Da oggi rompere un oggetto non sarà più un problema grazie a un particolare materiale che si autoripara.

Non è fantascienza, ma per la prima volta un materiale lacerato da qualcosa che l’ha attraversato con la velocità di un proiettile, lasciando un foro di tre centimetri, si è riparato da solo fino a tornare come nuovo. E’ accaduto nei laboratori dell’università dell’Illinois. Il risultato, pubblicato sulla rivista Science, si è ispirato alla biologia e ha imitato la rete dei vasi sanguigni.
Su Science dei giorni scorsi un team della University of Illinois a Urbana-Champaign mostra infatti di essere riuscito a creare dei materiali polimerici che possono guarire, in modo del tutto autonomo, lesioni a loro carico grandi anche 3 centimetri in diametro. L’idea alla base della capacità rigenerative è quella di un sistema vascolare, ovvero un insieme di canali contenenti dei liquidi, che attraversa il materiale, al pari del nostro sistema sanguigno.

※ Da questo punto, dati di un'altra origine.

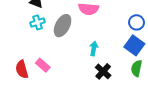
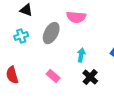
cyan cross: (38, 22) -> (21, 36), moved
pink rectangle: (43, 65) -> (53, 76), moved

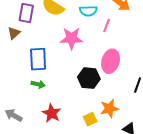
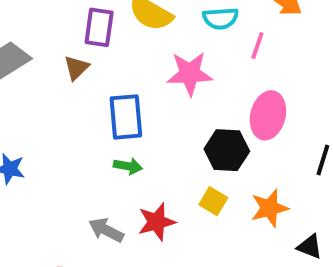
red star: (52, 113) -> (157, 222), turned 30
gray arrow: (14, 115) -> (106, 230), moved
yellow square: (90, 119) -> (213, 201), moved, turned -32

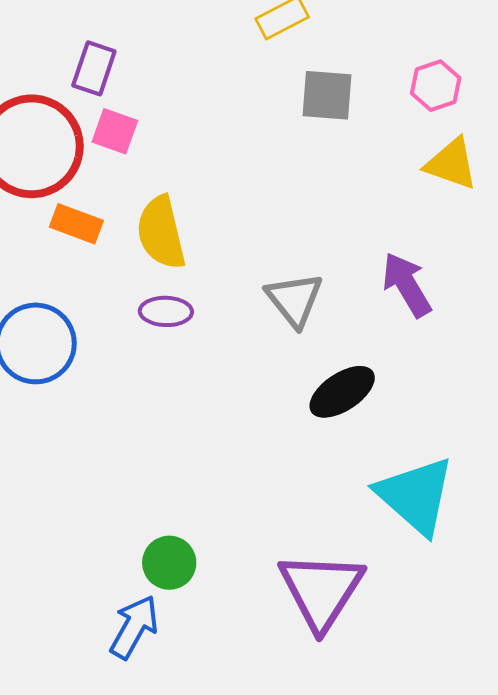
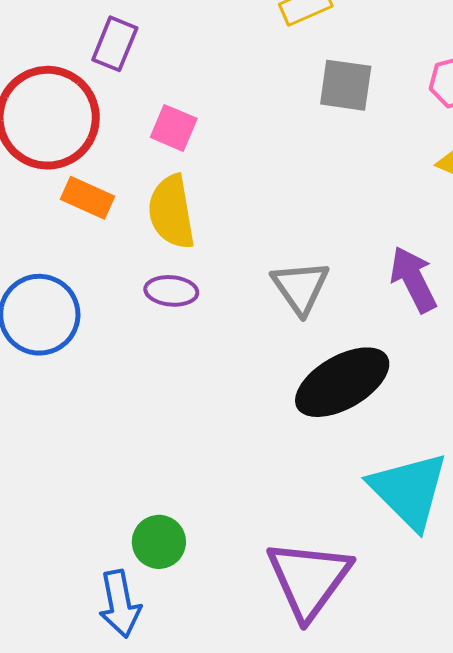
pink square: (115, 131) -> (174, 128), moved
black ellipse: (342, 392) -> (342, 382), size x1.4
blue arrow: (134, 627) -> (120, 604), turned 136

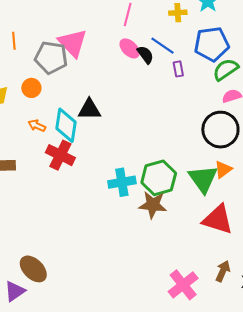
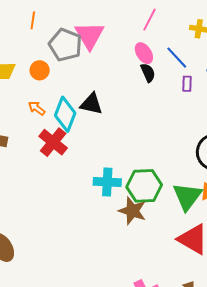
black semicircle: (145, 55) -> (148, 73), moved

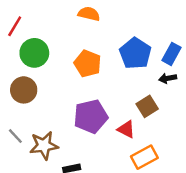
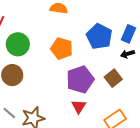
purple pentagon: (91, 116) -> (80, 79), moved
red triangle: (126, 129) -> (79, 106), moved, turned 42

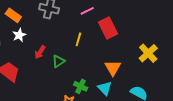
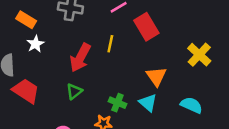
red arrow: (40, 52) -> (80, 58), moved, size x1.6
green triangle: (58, 61) -> (74, 91), moved

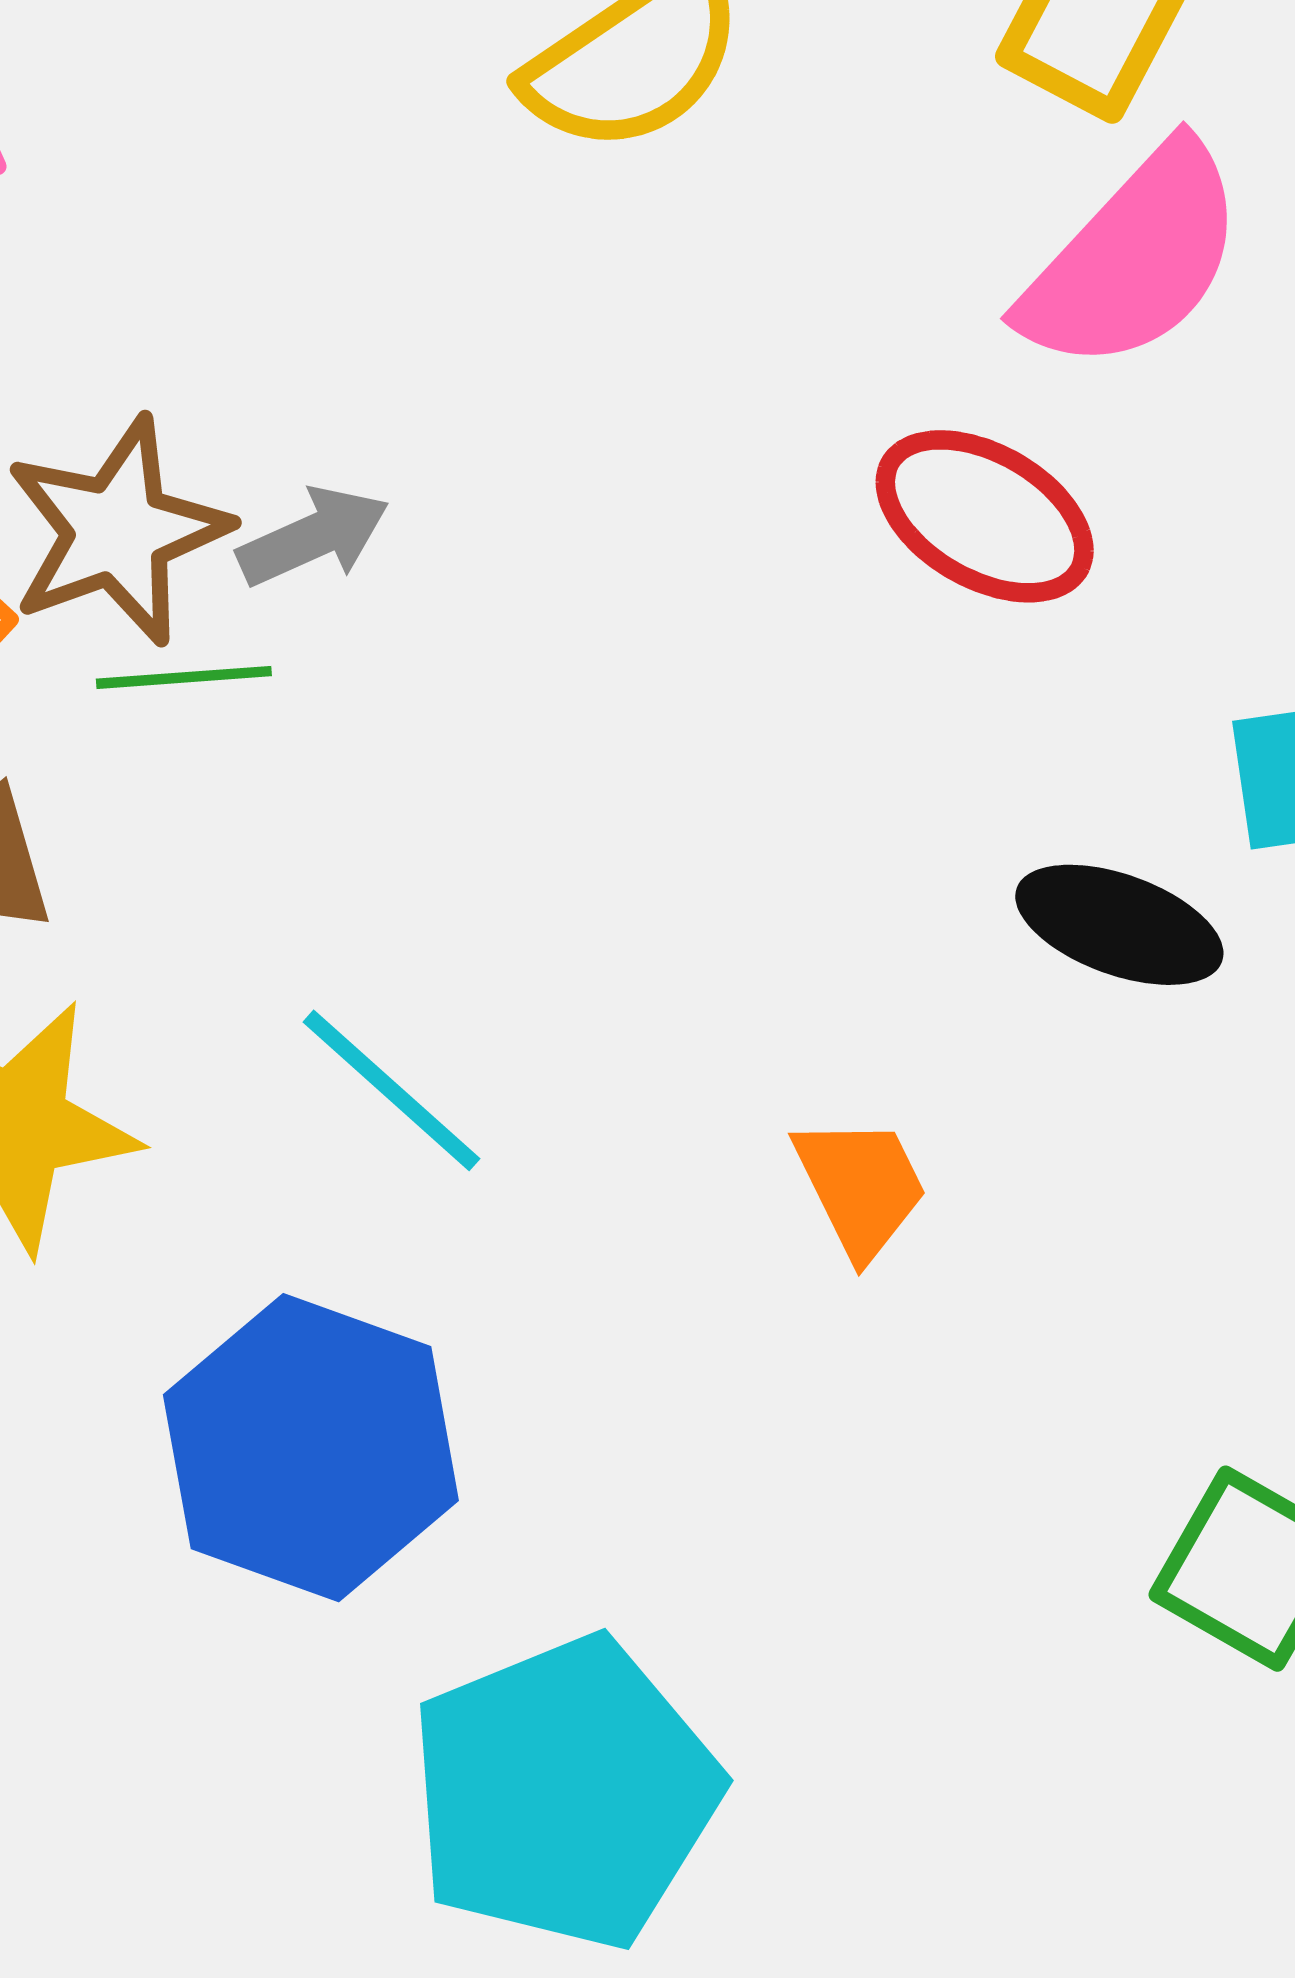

“Mentre i biologi puntano a rigenerare i tessuti sfruttando la vascolarizzazione e alle cellule staminali gli ingegneri dei materiali non hanno a disposizione queste possibilità”, scrivono gli autori della ricerca coordinati da Scott White, del dipartimento di Ingegneria Aerospaziale dell’università dell’Illinois. In questa stessa università sono stati ottenuti nel 2011 i primi materiali capaci di auto-ripararsi. Ma allora erano fatti di piccole unità, microcapsule dal diametro di 10 millesimi di millimetro. Adesso, quando il materiale viene lacerato, i liquidi fuoriescono dai capillari e, mescolandosi, formano un gel che solidificandosi ripara il materiale. Con il primo esperimento i ricercatori hanno danneggiato il materiale, provocando un foro dal diametro di tre centimetri e mezzo. Di conseguenza la rete dei capillari è stata lacerata, i liquidi sono fuoriusciti trasformandosi in un gel che in 20 minuti ha richiuso completamente il foro. Il materiale è tornato all’apparenza come nuovo, anche se ha recuperato fino al 62% della robustezza originale. Il risultato supera di 100 volte quanto sanno fare i materiali che si auto-riparano oggi esistenti.
Gli scienziati sperano che questo apra le porte allo sviluppo di materiali polimerici in grado di ripararsi in seguito a lesioni come quelle causate dalle pallottole.